= Switching loop =

Layer 2 network routing loop

A switching loop or bridge loop occurs in computer networks when there is more than one layer 2 path between two endpoints (e.g., multiple connections between two network switches or two ports on the same switch connected to each other). The loop creates broadcast storms as broadcasts and multicasts are forwarded by switches out every port, the switch or switches will repeatedly rebroadcast the broadcast messages flooding the network. Since the layer-2 header does not include a time to live (TTL) field, if a frame is sent into a looped topology, it can loop forever.

A physical topology that contains switching or bridge loops is attractive for redundancy reasons, yet a switched network must not have loops. The solution is to allow physical loops, but create a loop-free logical topology using link aggregation, Shortest Path Bridging, Spanning Tree Protocol or TRILL on the network switches.

==Broadcasts==
In the case of broadcast packets over a switching loop, the situation may develop into a broadcast storm.

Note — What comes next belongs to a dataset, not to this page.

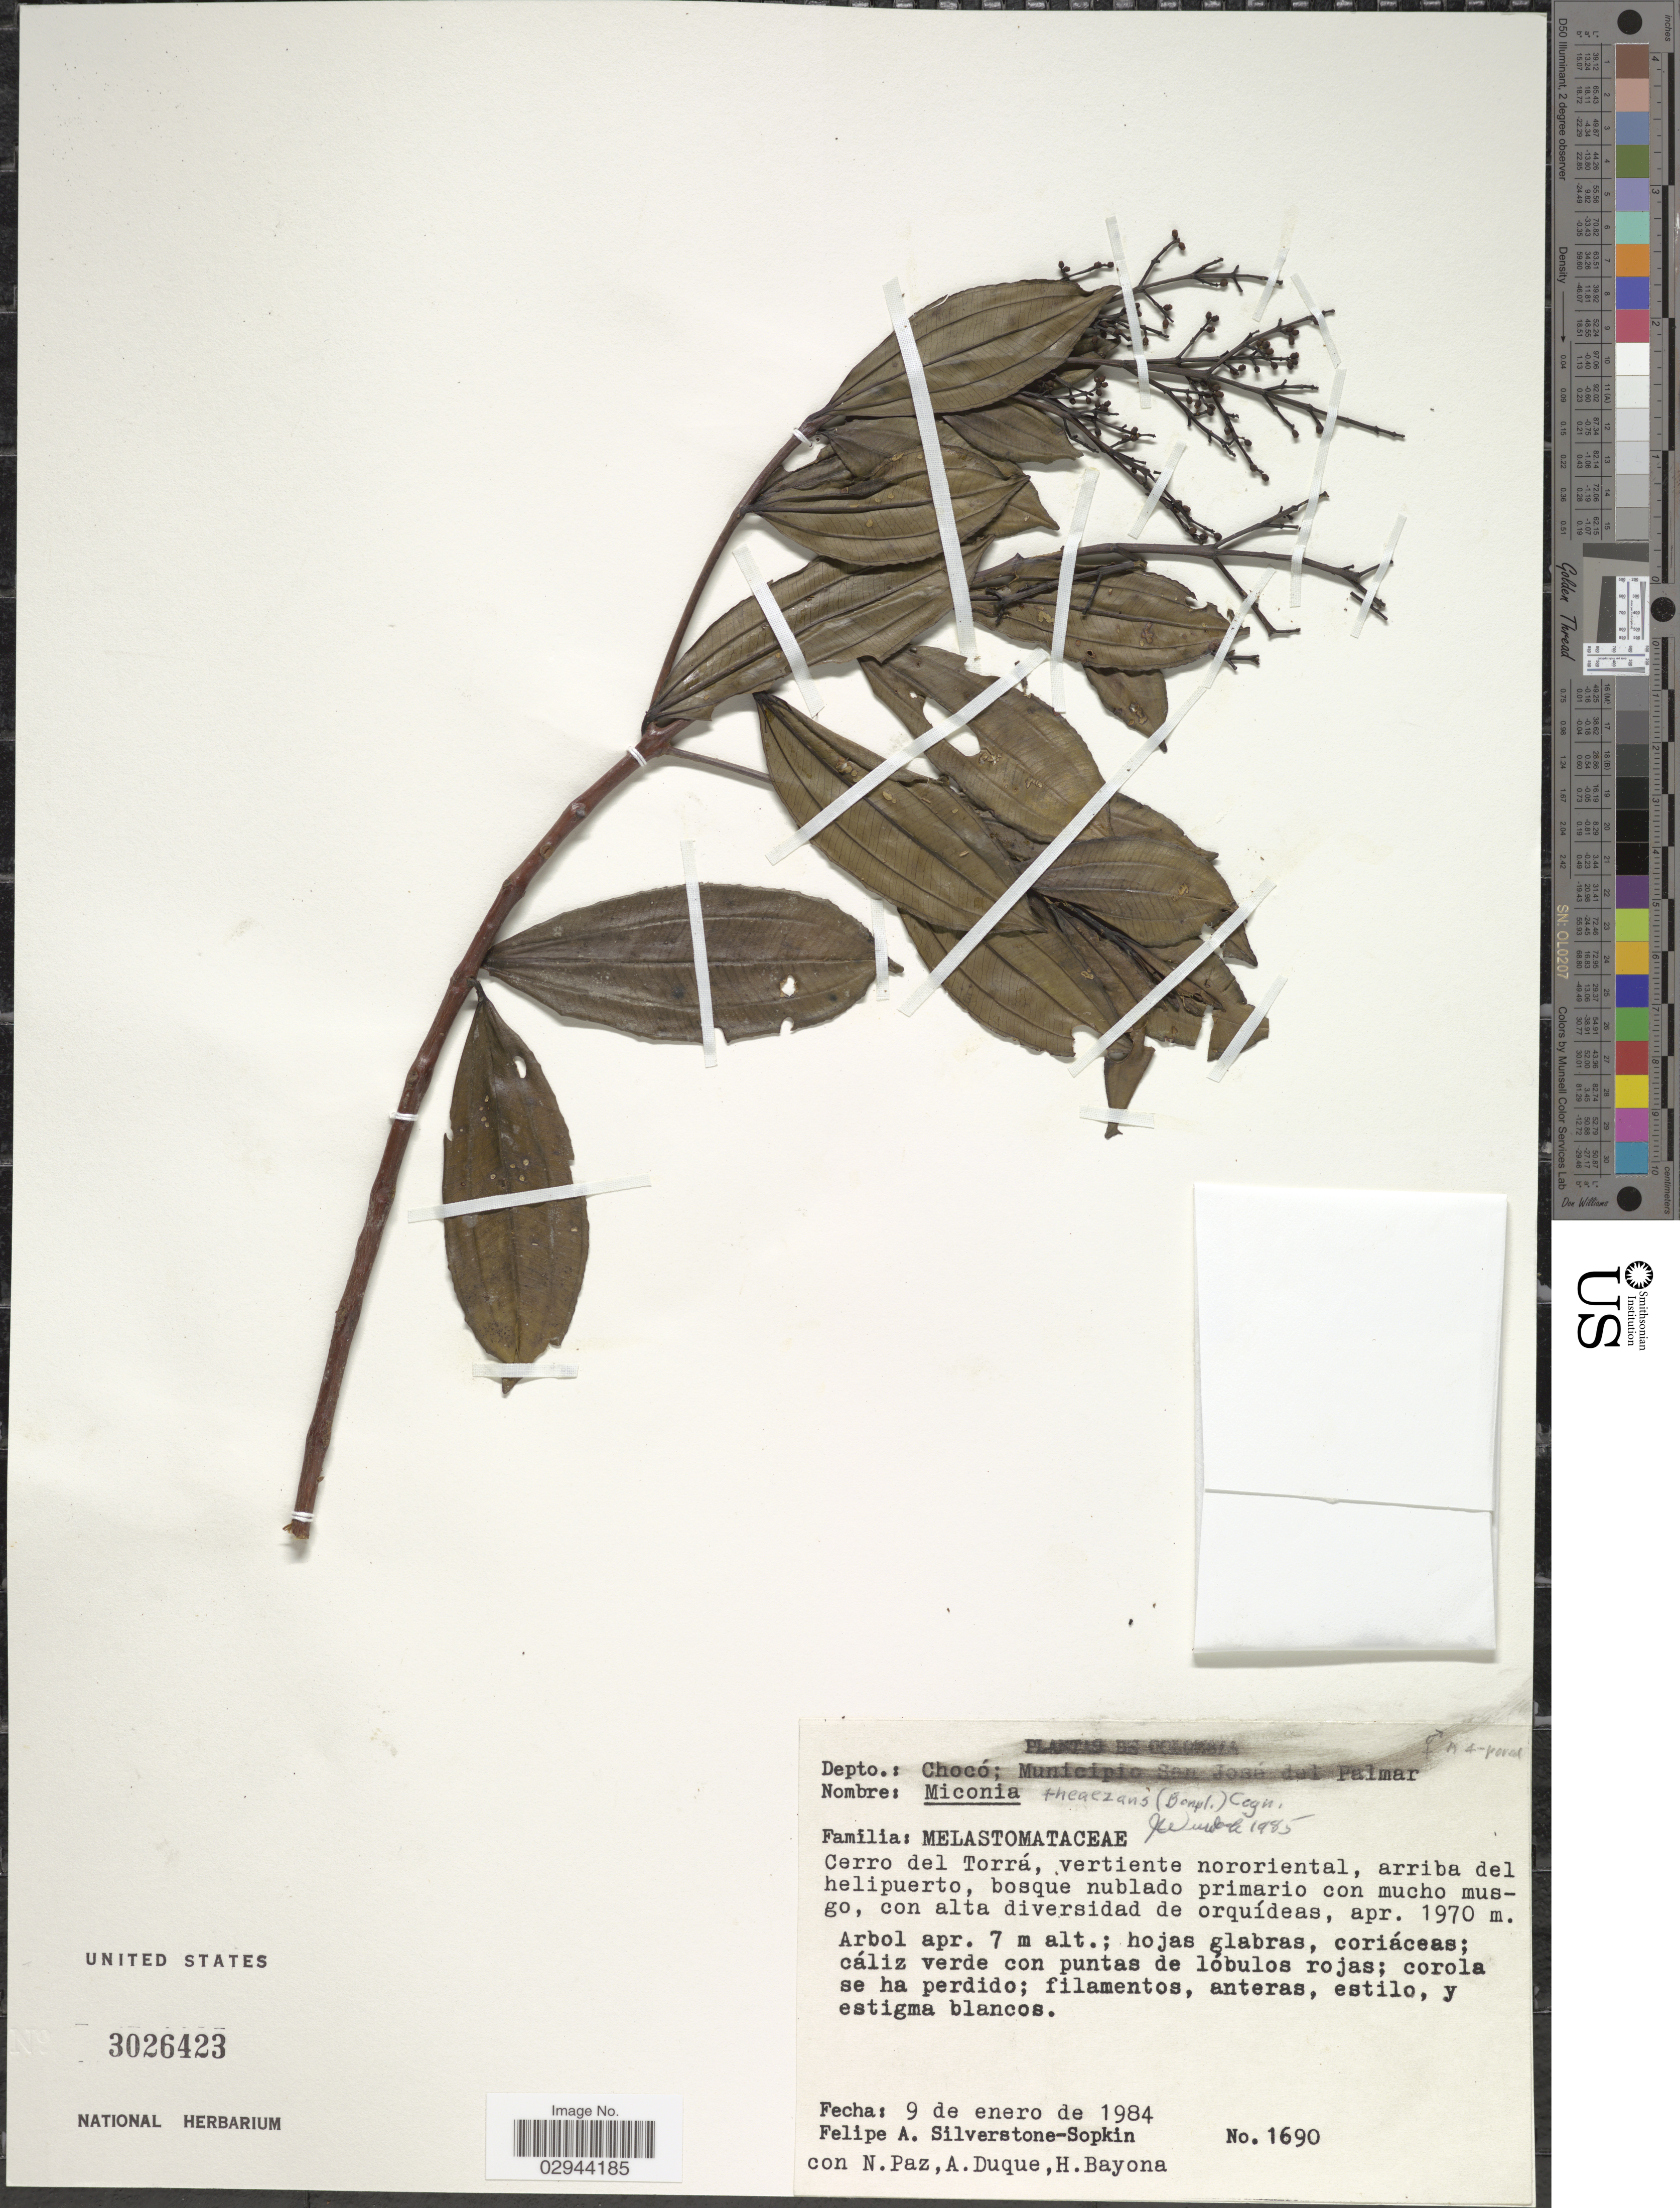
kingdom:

In a very simple example, a switch with three ports, A, B, and C has a normal node connected to port A, while ports B and C are connected to each other in a loop. All ports have the same link speed and run in full duplex mode. Now, when a broadcast frame enters the switch through port A, this frame is forwarded to all ports but the source port, i.e., ports B and C. Both frames exiting ports B and C traverse the loop in opposite directions and reenter the switch through their counterpart port. The frame received on port B is then forwarded to ports A and C, the frame received on port C to ports A and B. So, the node on port A receives two copies of its own broadcast frame while the other two copies produced by the loop continue to cycle. Likewise, each broadcast frame entering the system continues to cycle through the loop in both directions, rebroadcasting back to the network in each loop, and broadcasts accumulate. Eventually, the accumulated broadcasts exhaust the egress capacity of the links, the switch begins dropping frames, and communication across the switch becomes unreliable or even impossible.

==MAC database instability==
Switching loops can cause misleading entries in a switch's media access control (MAC) database and can cause endless unicast frames to be broadcast throughout the network. A loop can make a switch receive the same broadcast frames on two different ports, and alternately associate the sending MAC address with one or the other port. It may then incorrectly direct traffic for that MAC address to the wrong port, effectively causing this traffic to be lost, and even causing other switches to incorrectly associate the sender's address with the wrong port as well.

==Multiple frame transmissions==
In a redundant switched network, it is possible for an end device to receive the same frame multiple times.

==TTL==
Routing loops are tempered by a time to live (TTL) field in layer-3 packet header; Packets will circulate the routing loop until their TTL value expires. No TTL concept exists at layer 2 and packets in a switching loop will circulate until dropped, e.g., due to resource exhaustion.